◆ **WHAT YOU ARE ASKED TO DO**
Locate every line below that contains the word "image" and copy each of those lines. Case matters.

◆ **INPUT FOR THIS TASK**
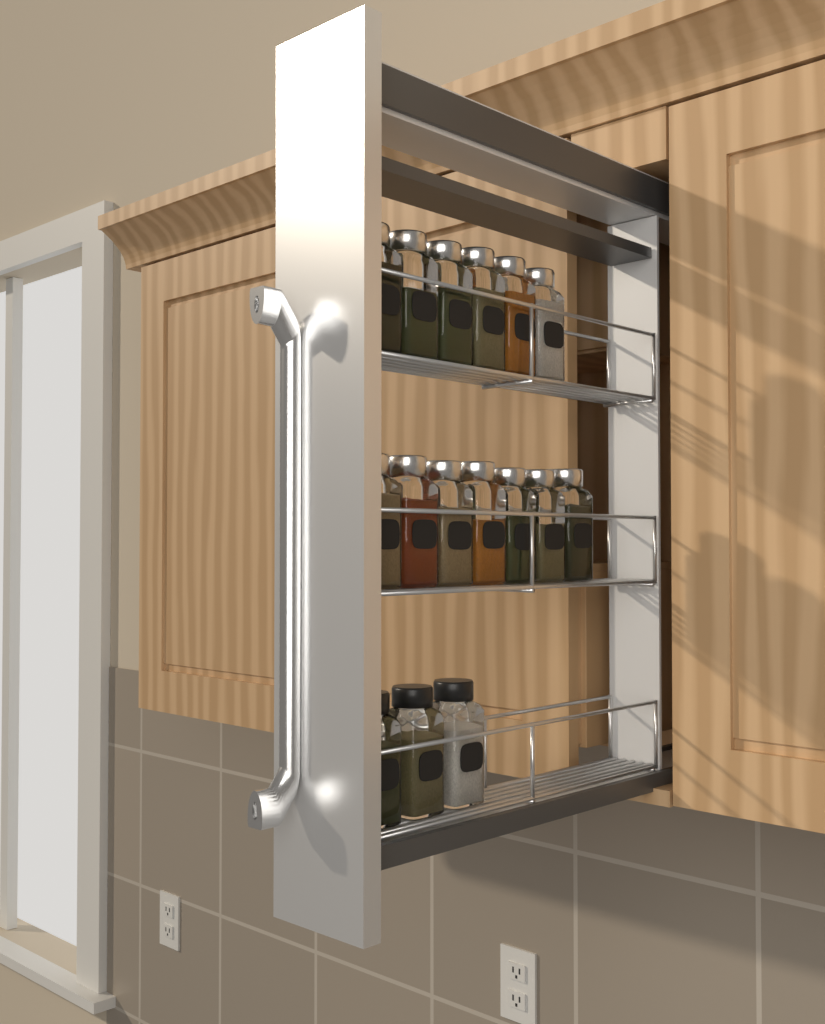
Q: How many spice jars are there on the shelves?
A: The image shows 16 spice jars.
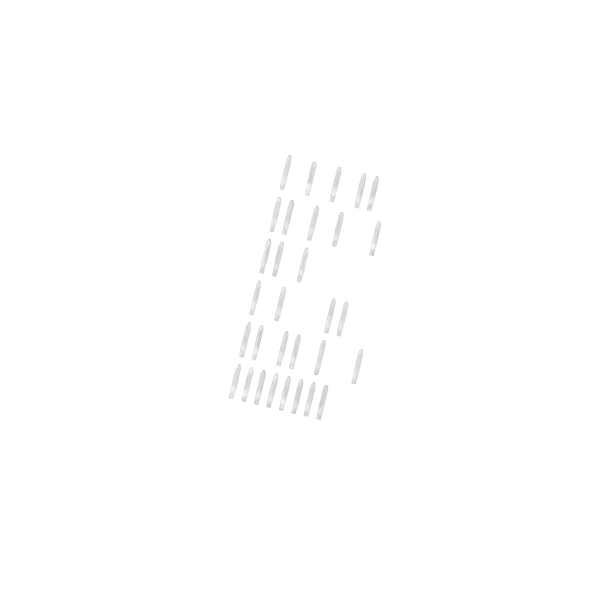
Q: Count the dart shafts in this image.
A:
...
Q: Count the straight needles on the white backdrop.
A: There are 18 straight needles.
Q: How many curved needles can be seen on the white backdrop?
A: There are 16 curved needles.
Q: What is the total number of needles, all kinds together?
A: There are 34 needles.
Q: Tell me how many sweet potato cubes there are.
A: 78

◆ **EXERCISE RESPONSE**
A: The image shows 16 spice jars.
Q: Count the dart shafts in this image.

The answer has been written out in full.